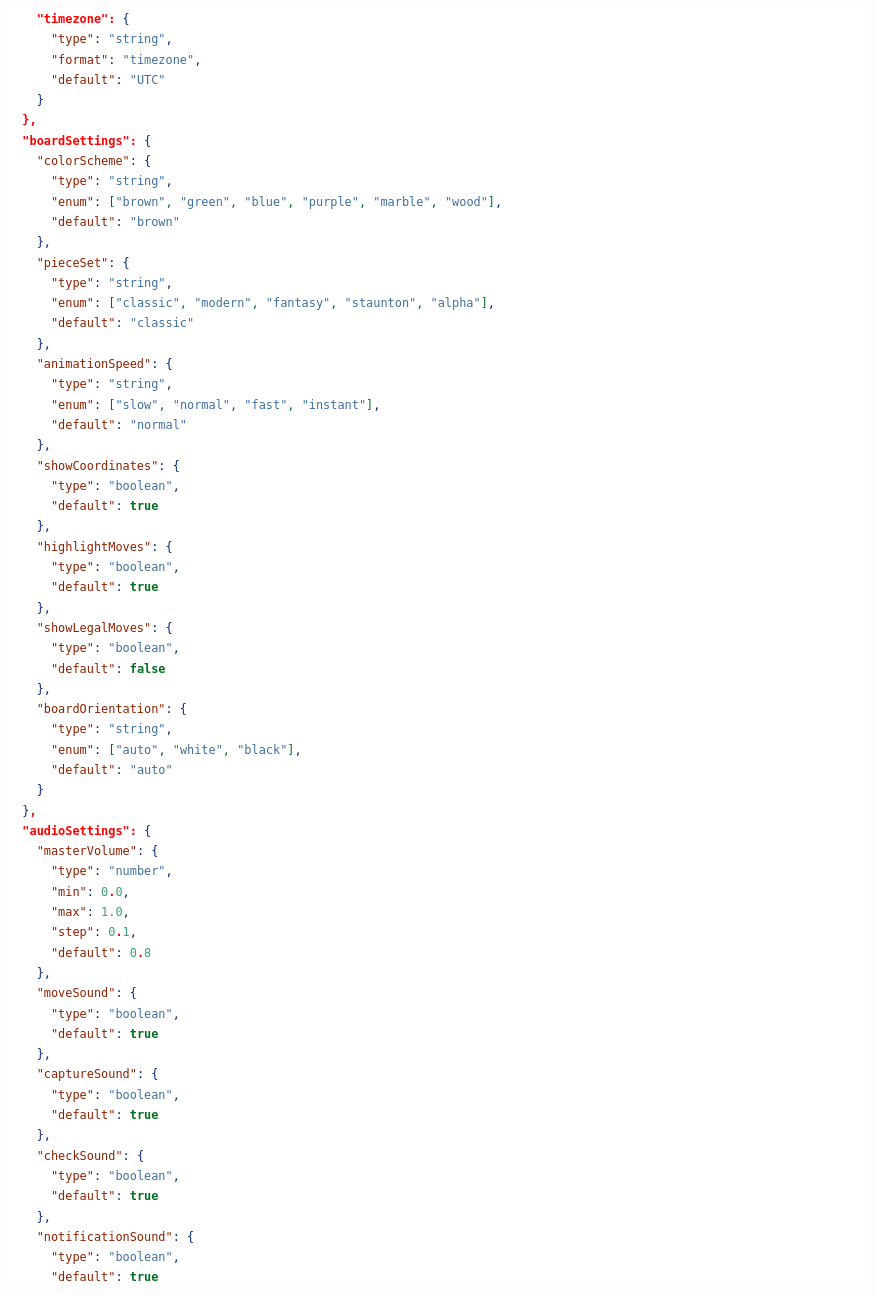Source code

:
   ```json
      "timezone": {
        "type": "string",
        "format": "timezone",
        "default": "UTC"
      }
    },
    "boardSettings": {
      "colorScheme": {
        "type": "string",
        "enum": ["brown", "green", "blue", "purple", "marble", "wood"],
        "default": "brown"
      },
      "pieceSet": {
        "type": "string",
        "enum": ["classic", "modern", "fantasy", "staunton", "alpha"],
        "default": "classic"
      },
      "animationSpeed": {
        "type": "string",
        "enum": ["slow", "normal", "fast", "instant"],
        "default": "normal"
      },
      "showCoordinates": {
        "type": "boolean",
        "default": true
      },
      "highlightMoves": {
        "type": "boolean",
        "default": true
      },
      "showLegalMoves": {
        "type": "boolean",
        "default": false
      },
      "boardOrientation": {
        "type": "string",
        "enum": ["auto", "white", "black"],
        "default": "auto"
      }
    },
    "audioSettings": {
      "masterVolume": {
        "type": "number",
        "min": 0.0,
        "max": 1.0,
        "step": 0.1,
        "default": 0.8
      },
      "moveSound": {
        "type": "boolean",
        "default": true
      },
      "captureSound": {
        "type": "boolean", 
        "default": true
      },
      "checkSound": {
        "type": "boolean",
        "default": true
      },
      "notificationSound": {
        "type": "boolean",
        "default": true
  ```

--------------------------------------------------

GOAL OF THE EXERCISE - Show every line from the entries that includes the word "enum".

TASK RESPONSE -
        "enum": ["brown", "green", "blue", "purple", "marble", "wood"],
        "enum": ["classic", "modern", "fantasy", "staunton", "alpha"],
        "enum": ["slow", "normal", "fast", "instant"],
        "enum": ["auto", "white", "black"],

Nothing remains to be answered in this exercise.